For five years beginning in 2003 he led the Choreographic Theater of Bonn.
Kresnik is very prolific, having created around 100 full-length works.
In his 2008 interpretation of Giuseppe Verdi's opera A Masked Ball, he deployed a cast of three dozen men and women all over 50 and naked except for Mickey Mouse masks on a stage representing the ruins of the World Trade Center.
Kresnik had given his personal archive with 40 years of dance history as early as August 2008 to the Academy of Arts, Berlin.
In 2011, a Center for Choreography in Kresnik's birthplace of Bleiburg was founded in his honor and named Choreografie Zentrum Johann Kresnik.
Kresnik works within the tradition of Tanztheater and Expressionist dance pioneered by Kurt Jooss (whose piece The Green Table he greatly admired) and Mary Wigman.
He began making work around the same time as Pina Bausch but decided he preferred the term 'choreographic theater' in place of 'dance theater' when referring to his own dance-theater hybrid.

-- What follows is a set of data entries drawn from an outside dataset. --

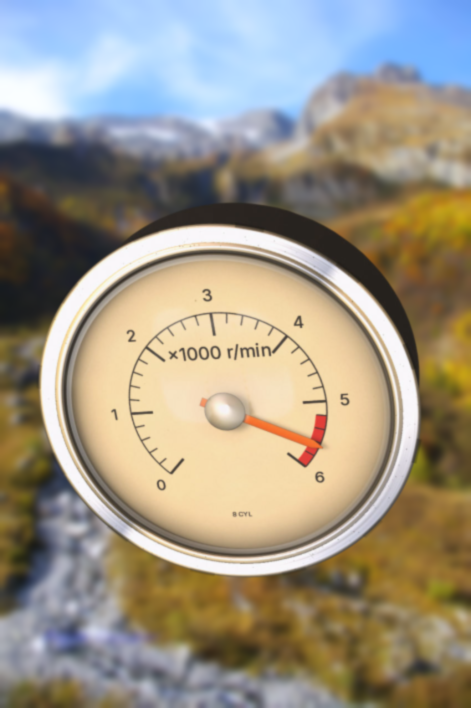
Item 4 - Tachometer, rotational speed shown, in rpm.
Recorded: 5600 rpm
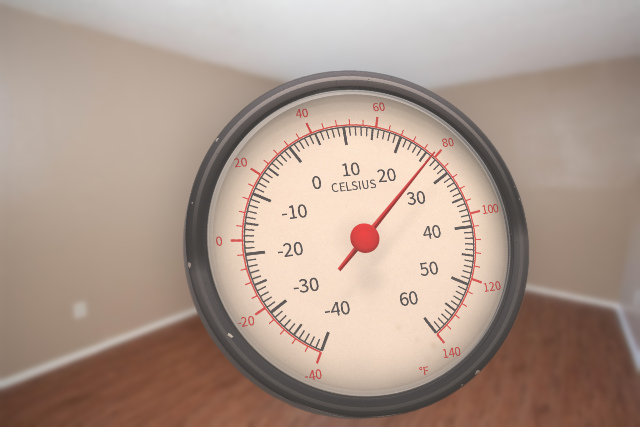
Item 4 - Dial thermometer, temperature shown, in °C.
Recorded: 26 °C
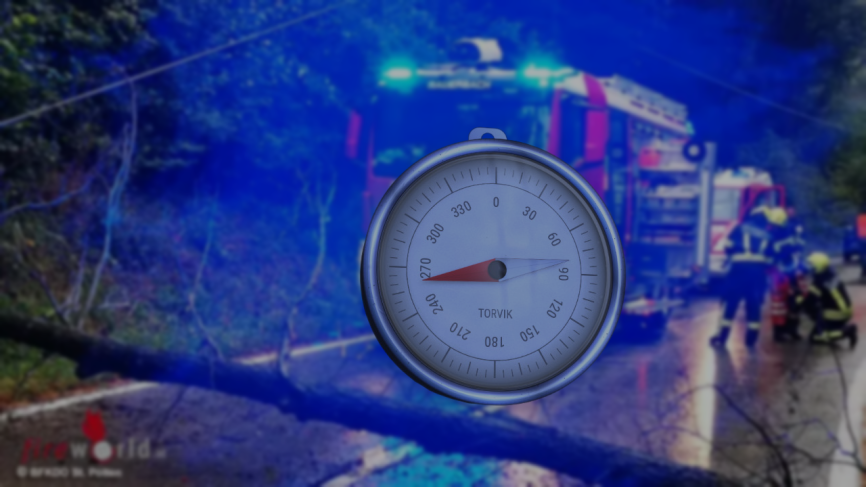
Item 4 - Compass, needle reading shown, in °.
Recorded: 260 °
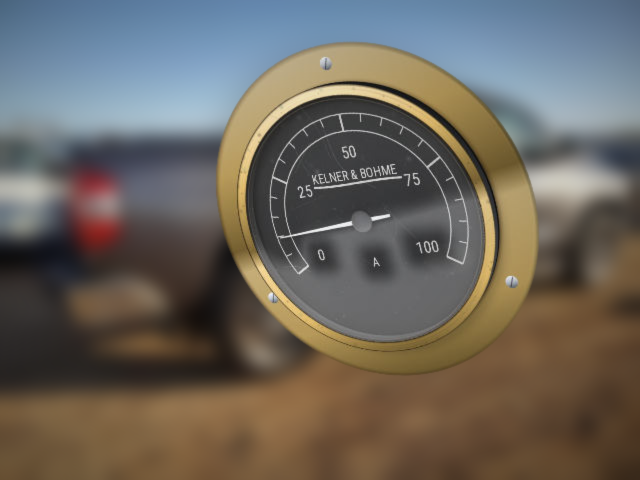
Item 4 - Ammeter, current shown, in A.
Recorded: 10 A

From the outset, he has made politically charged work with the intention of subverting both balletic dance norms and social norms.
His pieces are often intentionally provocative and have such themes such as imperialism, militarism, terrorism, Nazism, war, murder, suicide, and madness.
His outspokenness, Marxist politics, championship of cultural outsiders, and often extreme choreography have earned him a reputation as an enfant terrible and the nickname "Berserker".
Kresnik died on 27 July 2019 at the age of 79, a coronary heart attack.
He had worked on even at a ripe old age, so he presented the revival of his piece Macbeth from 1988 with the ensemble TANZLIN.Z, which opened Vienna International Dance Festival ImPulsTanz 2019 on 11 July 2019.
And he had been honoured the same day with the Golden Medal of Merit of the State of Vienna by the City Councillor for Art and Science.